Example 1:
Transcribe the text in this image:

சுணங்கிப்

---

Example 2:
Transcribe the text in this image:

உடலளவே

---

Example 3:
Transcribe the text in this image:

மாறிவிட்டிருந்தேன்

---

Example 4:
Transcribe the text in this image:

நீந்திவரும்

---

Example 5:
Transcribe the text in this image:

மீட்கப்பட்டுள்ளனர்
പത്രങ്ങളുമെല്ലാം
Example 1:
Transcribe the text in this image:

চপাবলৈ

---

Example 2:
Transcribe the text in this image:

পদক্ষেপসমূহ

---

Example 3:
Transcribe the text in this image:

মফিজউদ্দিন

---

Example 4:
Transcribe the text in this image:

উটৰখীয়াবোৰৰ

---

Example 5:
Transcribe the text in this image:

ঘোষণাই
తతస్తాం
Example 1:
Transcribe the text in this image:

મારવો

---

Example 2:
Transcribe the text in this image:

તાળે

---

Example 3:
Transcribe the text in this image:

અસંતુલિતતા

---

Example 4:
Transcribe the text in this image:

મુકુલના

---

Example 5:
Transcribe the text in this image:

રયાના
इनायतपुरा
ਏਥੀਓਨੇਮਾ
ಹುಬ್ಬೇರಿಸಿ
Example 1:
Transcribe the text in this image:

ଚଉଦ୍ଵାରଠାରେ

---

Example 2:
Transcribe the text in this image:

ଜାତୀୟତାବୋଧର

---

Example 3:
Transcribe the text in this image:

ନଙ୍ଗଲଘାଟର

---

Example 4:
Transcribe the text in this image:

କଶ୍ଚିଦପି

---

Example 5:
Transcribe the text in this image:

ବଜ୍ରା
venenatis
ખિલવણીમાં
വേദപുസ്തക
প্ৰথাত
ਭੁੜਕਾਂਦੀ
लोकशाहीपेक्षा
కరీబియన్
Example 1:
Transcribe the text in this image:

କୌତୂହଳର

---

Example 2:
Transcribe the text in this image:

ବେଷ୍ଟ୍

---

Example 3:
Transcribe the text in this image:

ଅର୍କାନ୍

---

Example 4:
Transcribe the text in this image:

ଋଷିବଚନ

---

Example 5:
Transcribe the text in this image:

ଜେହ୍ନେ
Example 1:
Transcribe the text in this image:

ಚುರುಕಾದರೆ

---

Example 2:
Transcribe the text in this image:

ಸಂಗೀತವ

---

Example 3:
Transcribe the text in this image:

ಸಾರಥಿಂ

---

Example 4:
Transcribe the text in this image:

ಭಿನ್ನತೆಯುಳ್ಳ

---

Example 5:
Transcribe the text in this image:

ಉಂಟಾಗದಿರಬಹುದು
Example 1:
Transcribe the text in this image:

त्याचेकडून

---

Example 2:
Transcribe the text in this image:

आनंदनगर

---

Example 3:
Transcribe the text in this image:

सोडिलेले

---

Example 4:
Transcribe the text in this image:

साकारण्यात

Work item:
Reproduce the entries above exactly.

Answer space:
Example 1:
Transcribe the text in this image:

சுணங்கிப்

---

Example 2:
Transcribe the text in this image:

உடலளவே

---

Example 3:
Transcribe the text in this image:

மாறிவிட்டிருந்தேன்

---

Example 4:
Transcribe the text in this image:

நீந்திவரும்

---

Example 5:
Transcribe the text in this image:

மீட்கப்பட்டுள்ளனர்
പത്രങ്ങളുമെല്ലാം
Example 1:
Transcribe the text in this image:

চপাবলৈ

---

Example 2:
Transcribe the text in this image:

পদক্ষেপসমূহ

---

Example 3:
Transcribe the text in this image:

মফিজউদ্দিন

---

Example 4:
Transcribe the text in this image:

উটৰখীয়াবোৰৰ

---

Example 5:
Transcribe the text in this image:

ঘোষণাই
తతస్తాం
Example 1:
Transcribe the text in this image:

મારવો

---

Example 2:
Transcribe the text in this image:

તાળે

---

Example 3:
Transcribe the text in this image:

અસંતુલિતતા

---

Example 4:
Transcribe the text in this image:

મુકુલના

---

Example 5:
Transcribe the text in this image:

રયાના
इनायतपुरा
ਏਥੀਓਨੇਮਾ
ಹುಬ್ಬೇರಿಸಿ
Example 1:
Transcribe the text in this image:

ଚଉଦ୍ଵାରଠାରେ

---

Example 2:
Transcribe the text in this image:

ଜାତୀୟତାବୋଧର

---

Example 3:
Transcribe the text in this image:

ନଙ୍ଗଲଘାଟର

---

Example 4:
Transcribe the text in this image:

କଶ୍ଚିଦପି

---

Example 5:
Transcribe the text in this image:

ବଜ୍ରା
venenatis
ખિલવણીમાં
വേദപുസ്തക
প্ৰথাত
ਭੁੜਕਾਂਦੀ
लोकशाहीपेक्षा
కరీబియన్
Example 1:
Transcribe the text in this image:

କୌତୂହଳର

---

Example 2:
Transcribe the text in this image:

ବେଷ୍ଟ୍

---

Example 3:
Transcribe the text in this image:

ଅର୍କାନ୍

---

Example 4:
Transcribe the text in this image:

ଋଷିବଚନ

---

Example 5:
Transcribe the text in this image:

ଜେହ୍ନେ
Example 1:
Transcribe the text in this image:

ಚುರುಕಾದರೆ

---

Example 2:
Transcribe the text in this image:

ಸಂಗೀತವ

---

Example 3:
Transcribe the text in this image:

ಸಾರಥಿಂ

---

Example 4:
Transcribe the text in this image:

ಭಿನ್ನತೆಯುಳ್ಳ

---

Example 5:
Transcribe the text in this image:

ಉಂಟಾಗದಿರಬಹುದು
Example 1:
Transcribe the text in this image:

त्याचेकडून

---

Example 2:
Transcribe the text in this image:

आनंदनगर

---

Example 3:
Transcribe the text in this image:

सोडिलेले

---

Example 4:
Transcribe the text in this image:

साकारण्यात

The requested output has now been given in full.